In reply to the challenge to keep exhibitors’ costs down, the Le Bourget event has been reduced from nine to seven days. The traditional opening weekend has been scrapped and the show begins officially with its inauguration today by French President Jacques Chirac. The first four days are dedicated to the professionals and the public days run from Friday to Sunday.
Le Portz has been head of Paris show organizer SIAE since July 2003. Until Dec. 31, 2004, he was also president and CEO of landing gear specialist Messier-Dowty. He told Aviation International News that SIAE, a 100 percent subsidiary of French aerospace industries association GIFAS, has adopted a “new strategy to work more closely with its customers to alleviate the difference in value between the U.S. dollar and the euro.” SIAE carried out a survey among the industry players and spoke with similar organizations in Europe and North America to examine complaints regarding Le Bourget 2003 and consider suggested improvements.
Le Portz’s wants to give international trade visitors more comprehensive information and a better welcome. “We have stepped up our marketing efforts and are keeping down fixed costs, such as stand and chalet rental and static display areas, by limiting increases to three percent in line with France’s inflation rate since 2003,” he said. “We have simplified procedures, including in billing, providing exhibitors with a single point of contact in their administrative dealings.
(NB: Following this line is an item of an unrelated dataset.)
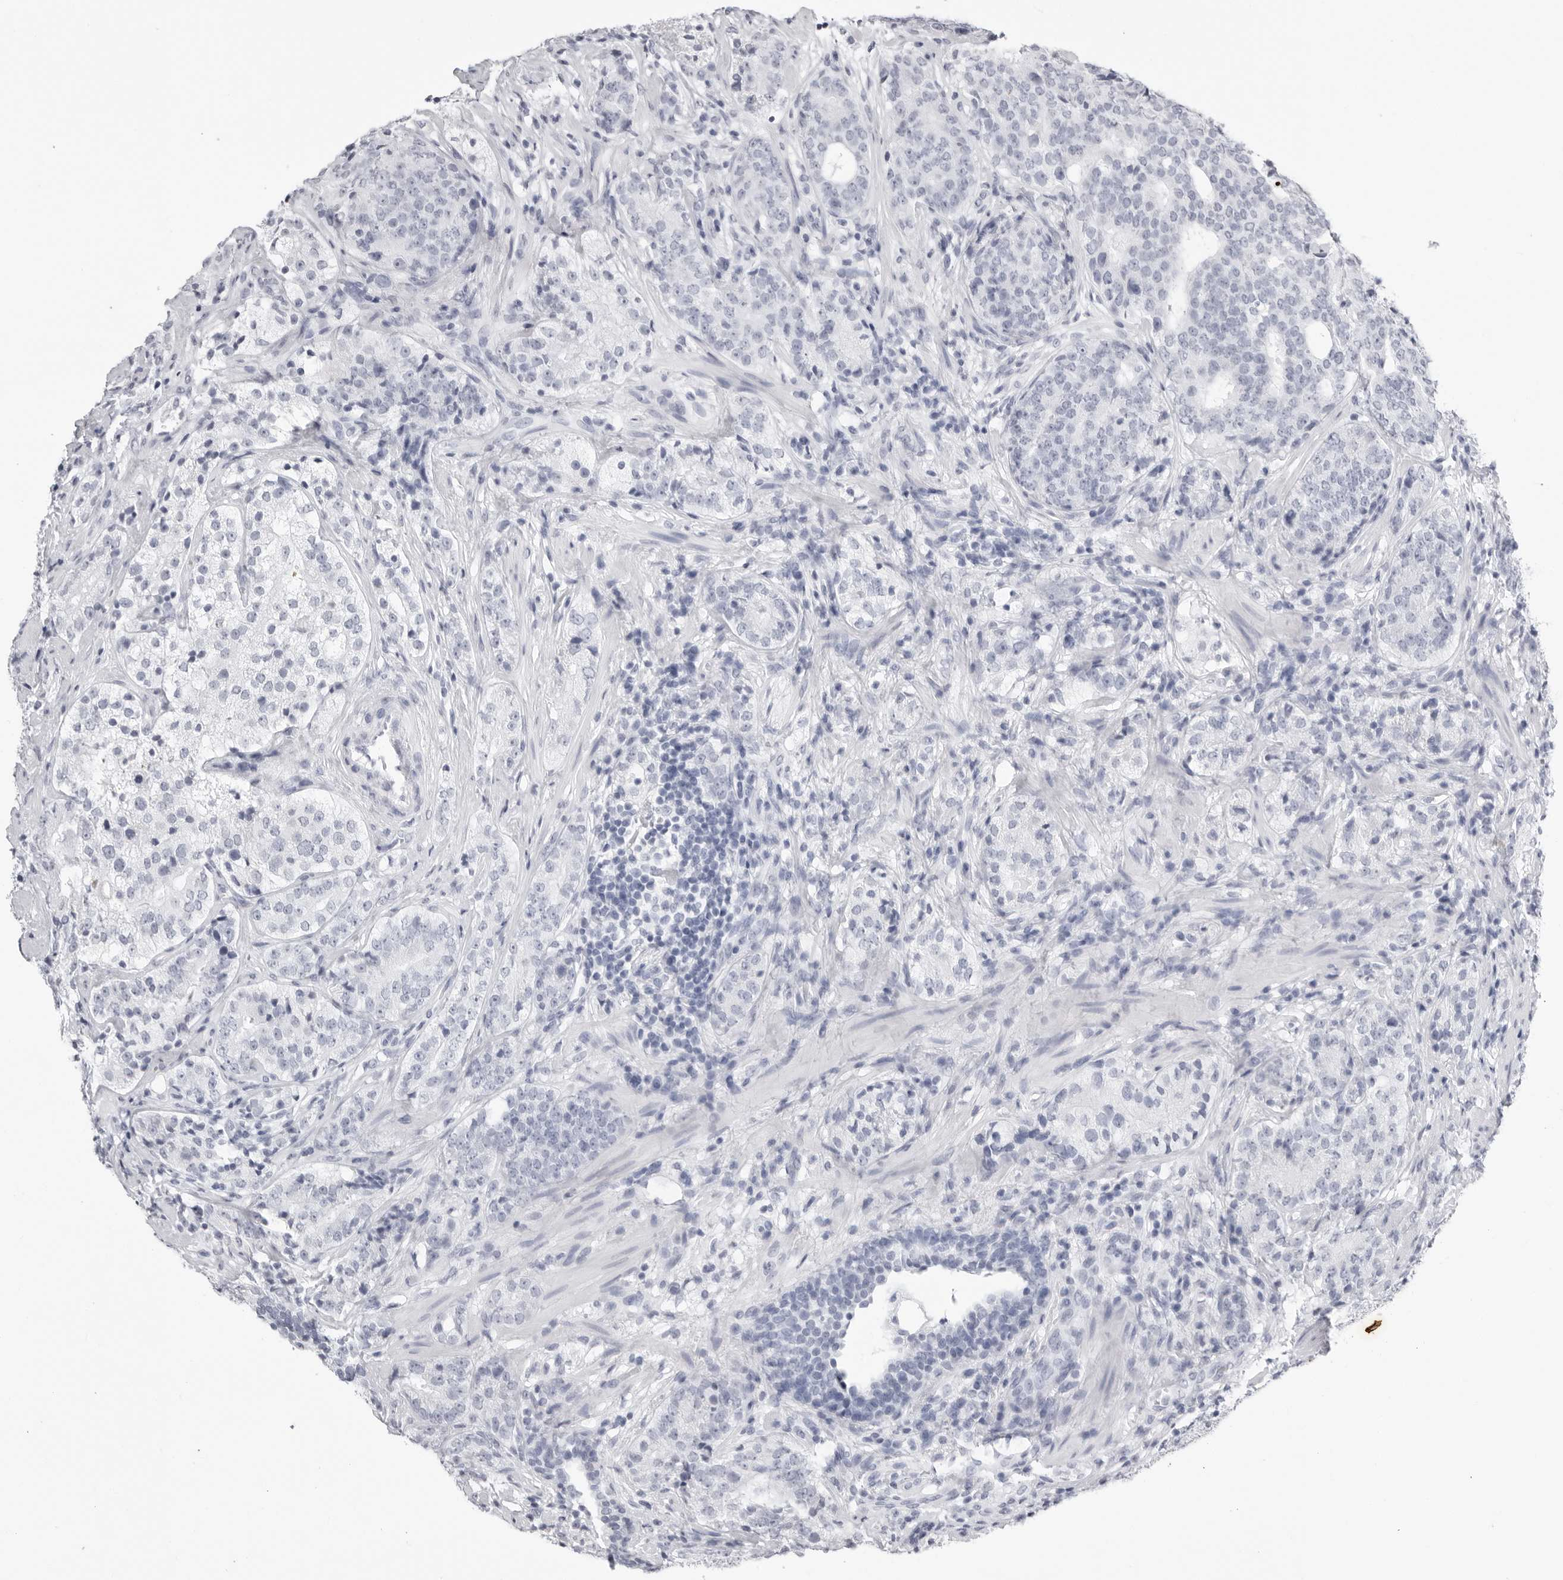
{"staining": {"intensity": "negative", "quantity": "none", "location": "none"}, "tissue": "prostate cancer", "cell_type": "Tumor cells", "image_type": "cancer", "snomed": [{"axis": "morphology", "description": "Adenocarcinoma, High grade"}, {"axis": "topography", "description": "Prostate"}], "caption": "Protein analysis of prostate cancer exhibits no significant positivity in tumor cells.", "gene": "KLK9", "patient": {"sex": "male", "age": 56}}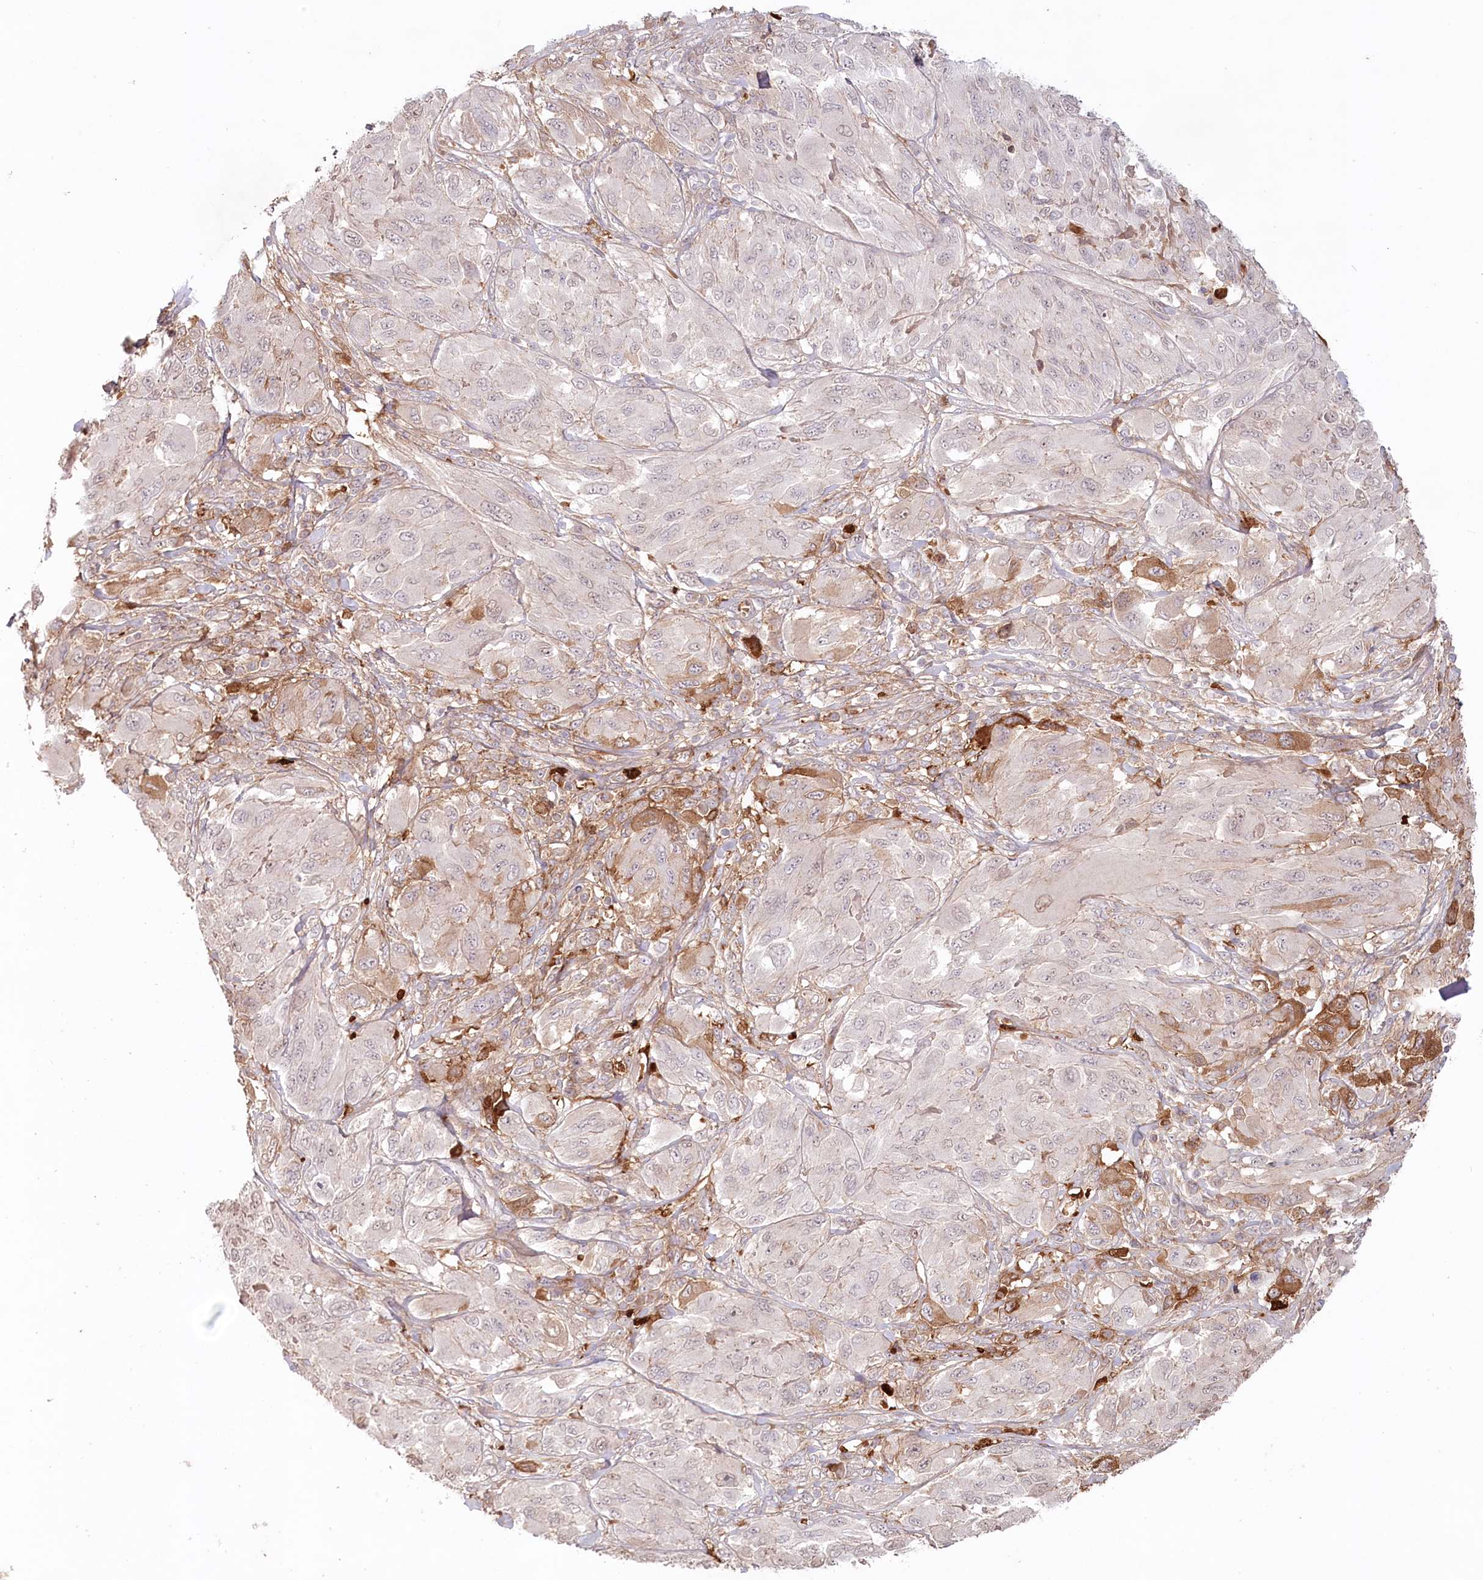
{"staining": {"intensity": "negative", "quantity": "none", "location": "none"}, "tissue": "melanoma", "cell_type": "Tumor cells", "image_type": "cancer", "snomed": [{"axis": "morphology", "description": "Malignant melanoma, NOS"}, {"axis": "topography", "description": "Skin"}], "caption": "High power microscopy photomicrograph of an immunohistochemistry photomicrograph of melanoma, revealing no significant positivity in tumor cells.", "gene": "PSAPL1", "patient": {"sex": "female", "age": 91}}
And we have reduced the show’s length from its traditional nine days to seven.”
SIAE has secured arrangements with several Paris hotels for 20- to 30-percent reductions and an exclusive deal with Air France for air fare discounts of up to 45 percent for Paris Air Show attendees. New business methods include setting up customer care and technical issues divisions and the appointment of four sales directors with geographical responsibility to assist customers.
The police are cooperating with SIAE on security within the show site, including providing uniformed police officers.
The organizers also have made efforts to improve transportation access to Le Bourget, something that has always been a problem. In addition dedicated shuttles from several Paris hotels, a shuttle and bus route (No. 152) link the show to the Le Bourget RER suburban rail station, which has direct lines to both central Paris and Charles de Gaulle Airport. The No. 350 bus from Paris stops at the exhibition entrance. And Helifrance is offering a VIP rotorcraft service that takes 15 minutes from Paris’ downtown heliport to the show site and includes chauffeured transfer to the chalet areas.
While the 2003 show suffered from the effects of the downturn in the aerospace sector, the absence of U.S. and Russian military aircraft and the consequences of the SARS epidemic on Asian visitors, Le Portz exuded optimism about for this year’s show. “Like a vintage year for French wine, everything points to an exceptional Paris Air Show in 2005,” Le Portz said.
The U.S. aerospace industry is back in force at the U.S. pavilion in Hall 3, including Bell Helicopter, Gulfstream Aerospace, the Department of Defense, Lockheed, Northrop Grumman and Raytheon. More than 1,860 exhibitors have registered, compared to 1,733 in 2003. A new 32,000-sq-ft Hall 6 has been built to help accommodate them. In addition to a larger number of U.S. companies attending, China, Turkey and the Ukraine have increased their industry presence. The number of countries represented here is 42–one more than in 2003, with Qatar, Morocco, Slovakia and Pakistan attending for the first time.
Hall 1/2, as usual, accommodates the national stands of Western European countries. An old temporary building has been replaced by a new, bigger and better lit Hall 4/5, which for the first time is housing major international groups such as Rolls-Royce, UTC and Goodrich. It also features a dedicated area for UAV-drones and small and medium-sized European companies arranged by region.